In our basement kitchen on a winter morning, not long after we’d moved to Bristol, I looked up and saw a fox lying on the skylight, right above me. It was curled in a tight circle, muzzle on brush, fast asleep on the warm glass – one of those magical images that stay with you for life.
That was the first of many encounters with foxes around the city, spotted in car headlights, under street lamps, by moonlight and window glow, hurrying along pavements and through gardens. I discovered that Bristol is one of Britain’s foxiest cities, colonised since the 1940s. In 1994, it had one of the highest densities of urban foxes in the world, before the deadly onset of mange a few years later. Stories abounded of foxes met in kitchens and garages. A friend photographed one reclining in his deckchair. I longed to find out more about these suave animals who were intertwining their lives so unconcernedly with ours.
There are several groups with their nose in the fox world in this area. One is the University of Bristol’s Mammal Research Unit, which since 1978 has been carrying out research into these enterprising city-dwellers – their social and reproductive behaviour, their diseases, genetics and territories.
Another is Avon Wildlife Trust, Britain’s first urban wildlife trust, which celebrated its 30th anniversary last year. Its community action officer, Joe McSorley, manages the often fraught relationship between man and the wild in Bristol. “I know some foxy places,” he says. “We’ll meet in the Golden Lion at 8.30pm. Just near Horfield Prison. Wrap up warm.”
It feels odd to be walking the streets under the forbidding walls of the prison, looking for an animal that so strongly symbolises freedom and self-determination. “There are probably a quarter of a million foxes in Britain,” McSorley says, “and maybe one in 10 is an urban fox. Bristol itself could have several thousand.” But why would a noisy, busy, human-filled city attract a fox? “Well, there’s lots of food and lots of cover. Big gardens, too, and plenty of places to shelter. And more wild spaces than you’d think – bits of open grassland, scrub, woods, parks. And allotments, which offer just about all of those things.”
Urban foxes are no different from their rural counterparts. They only use earths – underground burrows – when giving birth to and rearing their cubs. During the day they lie up in bramble patches, thick grass, hedgerows, scrub or woods, or in a shed or other enclosure – anywhere sheltered, out of sight and easy to escape from. Telltale signs are trails or avenues through the undergrowth, and flattened patches where the fox has lain.
Open grassland areas and hedgerows are favourite hunting grounds. Foxes’ natural food ranges from ground-nesting birds and eggs, mice and rabbits to earthworms, moth larvae and beetles (that’s why you’ll see them digging in your garden, though they can also be misled by the smell of blood- and bone-based fertiliser). They’ll eat apples, blackberries and other fruit in season. But though foxes are not scavengers, they are opportunists. If hungry and the food is available, they won’t turn up their noses at burgers, chips, kebabs, fish batter.
McSorley works an allotment behind Horfield Prison, one strip in a huge patchwork of parsnips, garlic, potatoes and beans. We unlock the gates and pass through into a world of quarter-tones and shadows. A full moon sails overhead, spreading just enough light to guess at shapes – garden sheds, pathways, the shimmering skin of a polytunnel, bramble patches and grass tussocks veined with fox trackways.
“There! See?” McSorley’s hand grips my arm and his head-torch shines out along the path. Two emerald spots of brilliantly coruscating light twinkle back at us. A glimpse of a sharp mask of a face under a pair of pricked ears, the faint swish of a body against grasses, and the fox is gone.
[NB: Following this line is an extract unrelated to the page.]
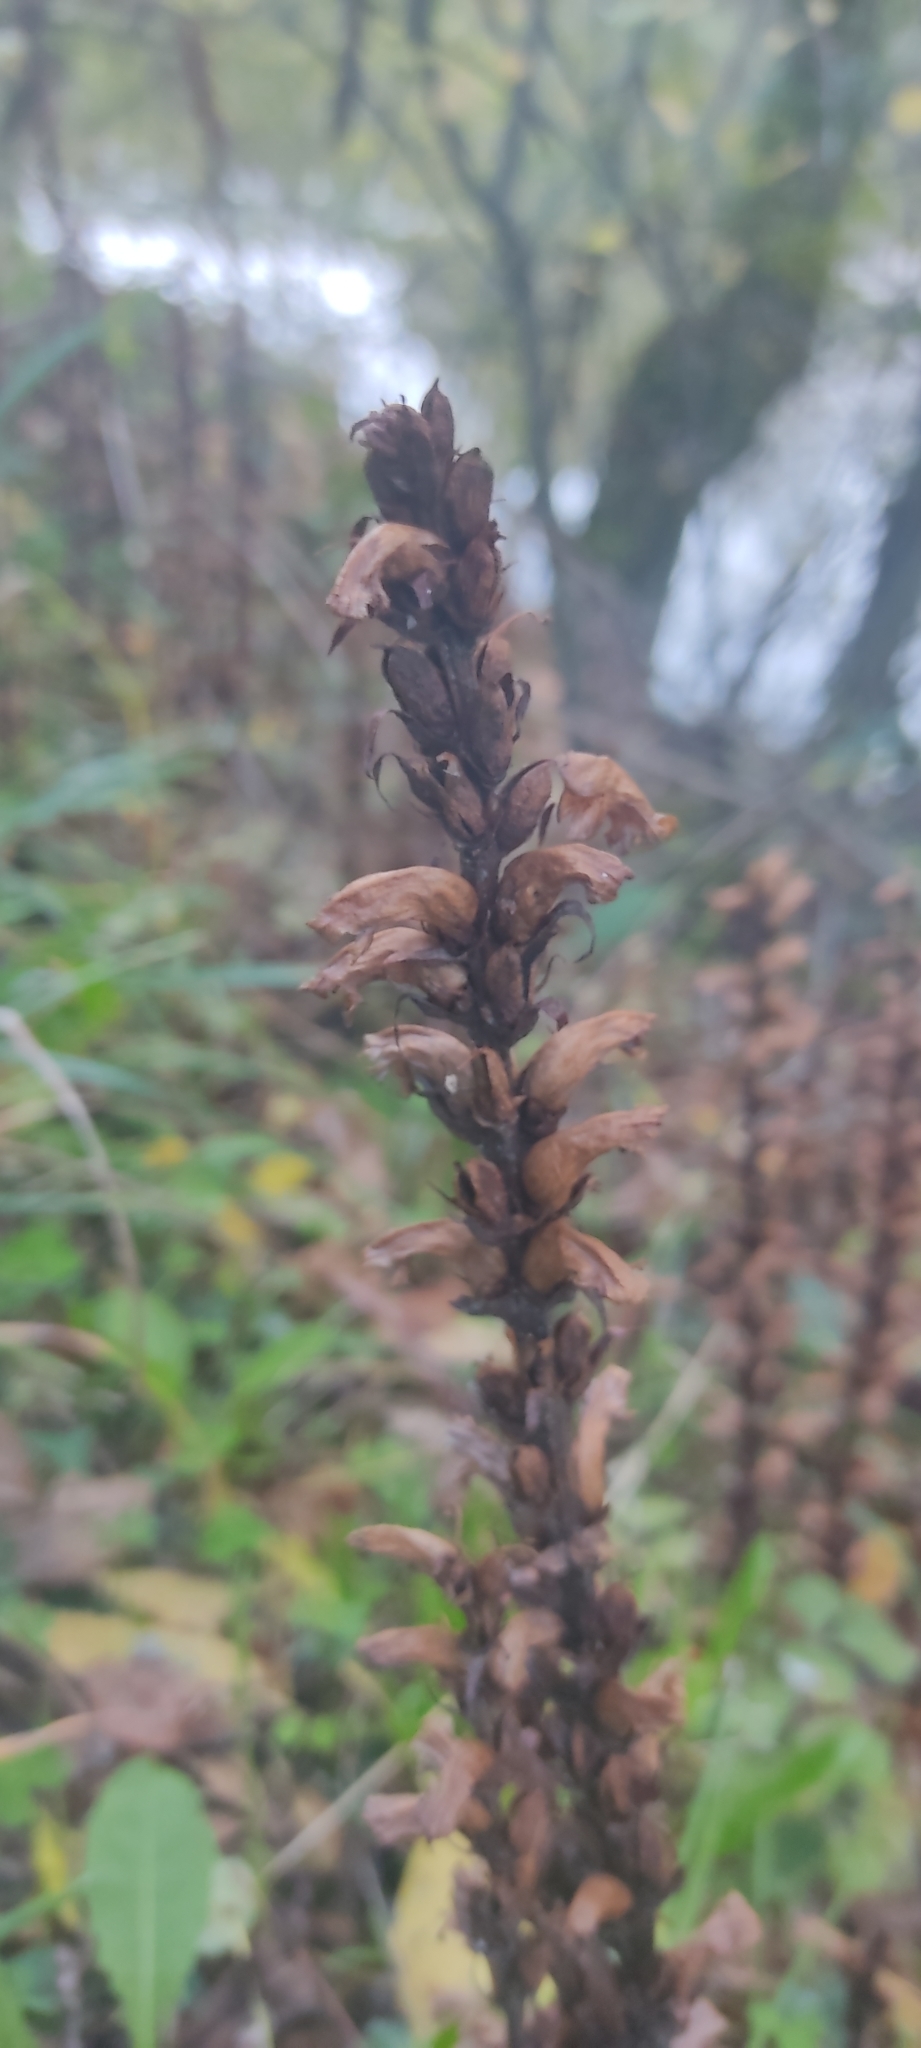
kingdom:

It’s tempting to anthropomorphise the sly, dapper-looking urban fox; to invest him with a top hat, cigar and patent leather dancing pumps. From there it’s a short step to wanting to be his friend, to cuddle and feed him. That’s a bad idea, says McSorley. “It’s best to leave urban foxes alone. They don’t need feeding or love – just plenty of personal space.”
But aren’t foxes a bit of a nuisance, a bit of a danger? “UK foxes don’t carry rabies. Most waste boxes are sealed these days, so foxes rarely disturb or tip over rubbish bins like they used to. They might take your guinea pig or pet rabbit from a box left outside, but they probably won’t bother with trying to get through wire netting. They’ll rarely take on a full-grown cat, never a dog.”
The fox in the allotment wasn’t my last vulpine encounter of the evening. Heading home after saying goodnight to Joe, I was approaching my own front door when a fox came out of the shadows. It trotted lightly in front of me up the garden path and sat down on my doorstep. The fox regarded me for a moment or two, then turned its head, attracted by some more interesting smell or sound. A quick movement and it was across the lawn and through the hedge – out of sight, but far from out of mind.